» **Task prompt**: Among the entries, find each line that includes the string "scroll" and list it.

[Dataset entries]
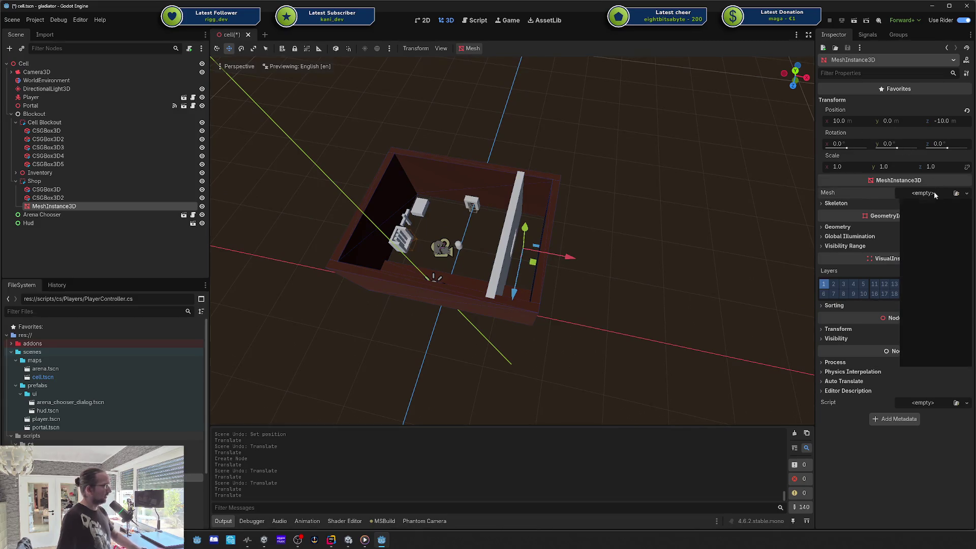
{"action": "left_click", "coordinate": [932, 250]}
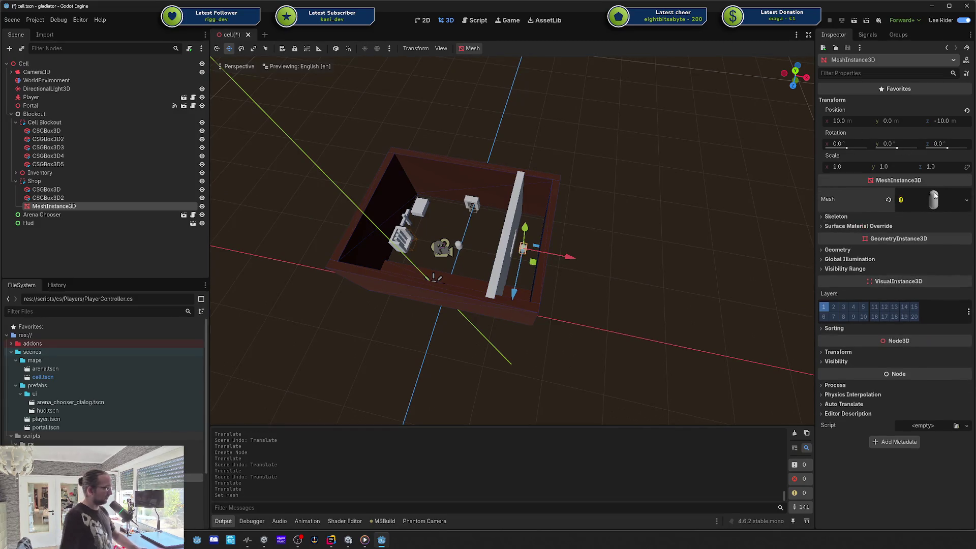
{"action": "left_click", "coordinate": [898, 120]}
{"action": "type", "text": "13"}
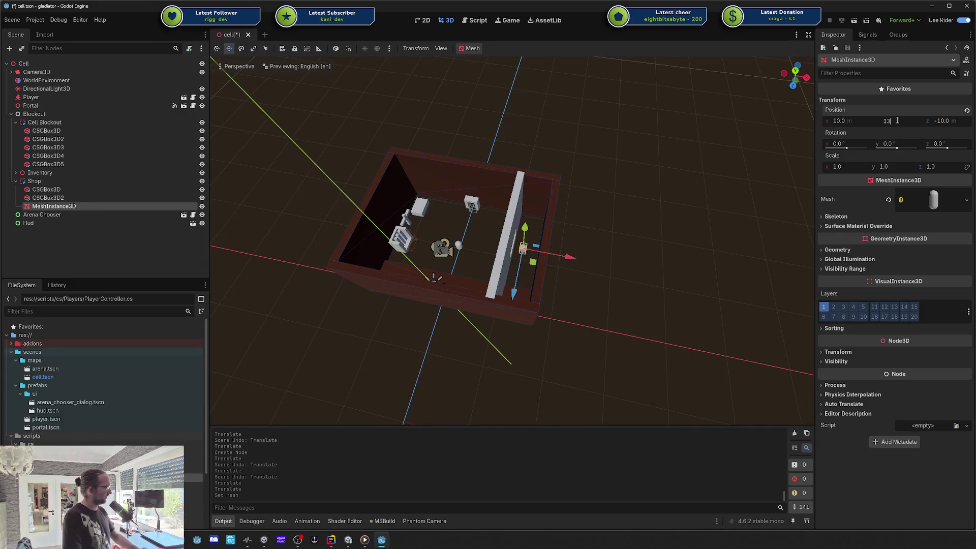
{"action": "key", "text": "Return"}
{"action": "key", "text": "f"}
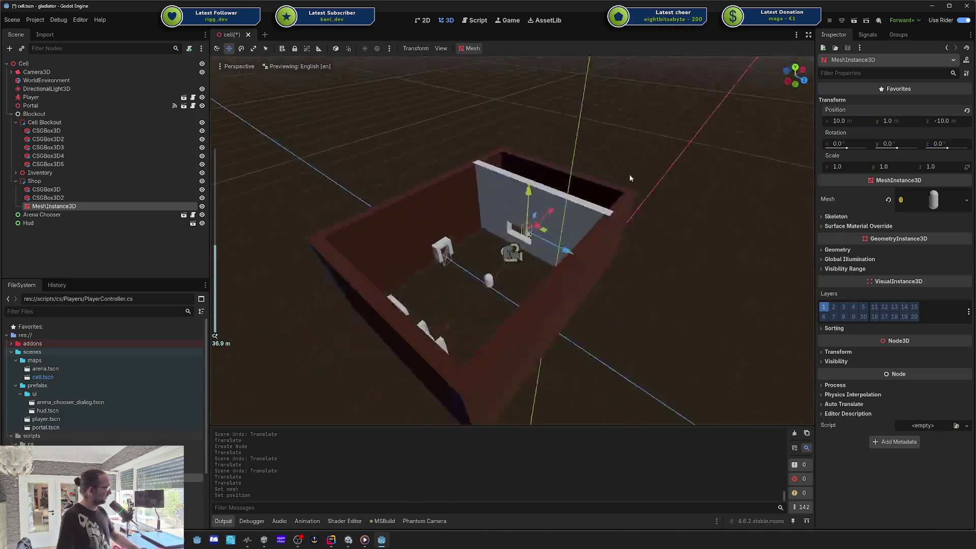
{"action": "scroll", "coordinate": [556, 208], "scroll_direction": "up", "scroll_amount": 3}
{"action": "scroll", "coordinate": [556, 209], "scroll_direction": "up", "scroll_amount": 6}
{"action": "left_click_drag", "start_coordinate": [677, 192], "coordinate": [582, 228]}
{"action": "mouse_move", "coordinate": [625, 273]}
{"action": "left_mouse_down"}
{"action": "mouse_move", "coordinate": [574, 268]}
{"action": "mouse_move", "coordinate": [675, 196]}
{"action": "mouse_move", "coordinate": [618, 198]}
{"action": "mouse_move", "coordinate": [615, 210]}
{"action": "mouse_move", "coordinate": [634, 214]}
{"action": "mouse_move", "coordinate": [604, 211]}
{"action": "left_mouse_up"}
{"action": "key", "text": "ctrl+s"}
{"action": "key", "text": "ctrl+s"}
- Lower the window cutout box CSGBox3D2 to Y 1.872, save, and run the game
{"action": "left_click", "coordinate": [127, 197]}
{"action": "left_click_drag", "start_coordinate": [578, 114], "coordinate": [574, 134]}
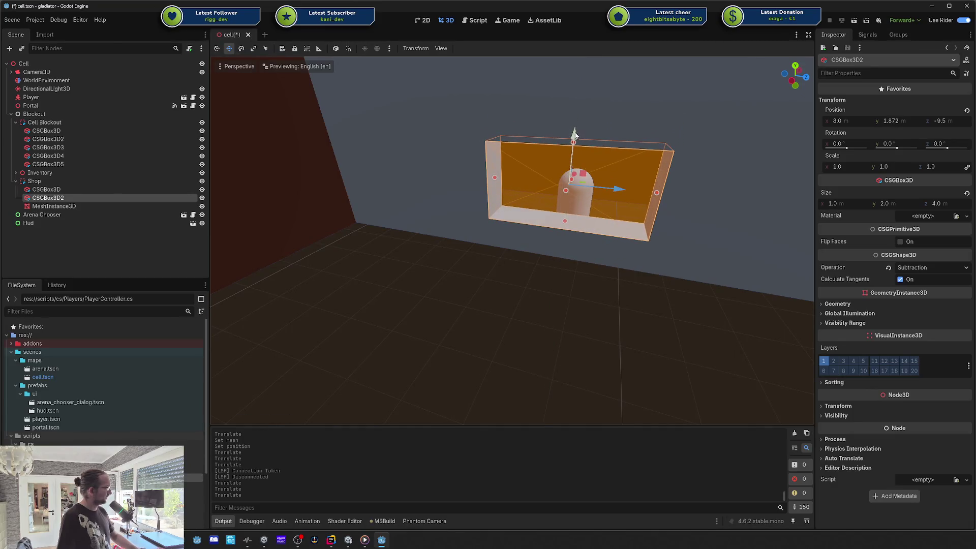
{"action": "scroll", "coordinate": [573, 134], "scroll_direction": "down", "scroll_amount": 4}
{"action": "key", "text": "ctrl+s"}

» **Written response**:
{"action": "scroll", "coordinate": [556, 208], "scroll_direction": "up", "scroll_amount": 3}
{"action": "scroll", "coordinate": [556, 209], "scroll_direction": "up", "scroll_amount": 6}
{"action": "scroll", "coordinate": [573, 134], "scroll_direction": "down", "scroll_amount": 4}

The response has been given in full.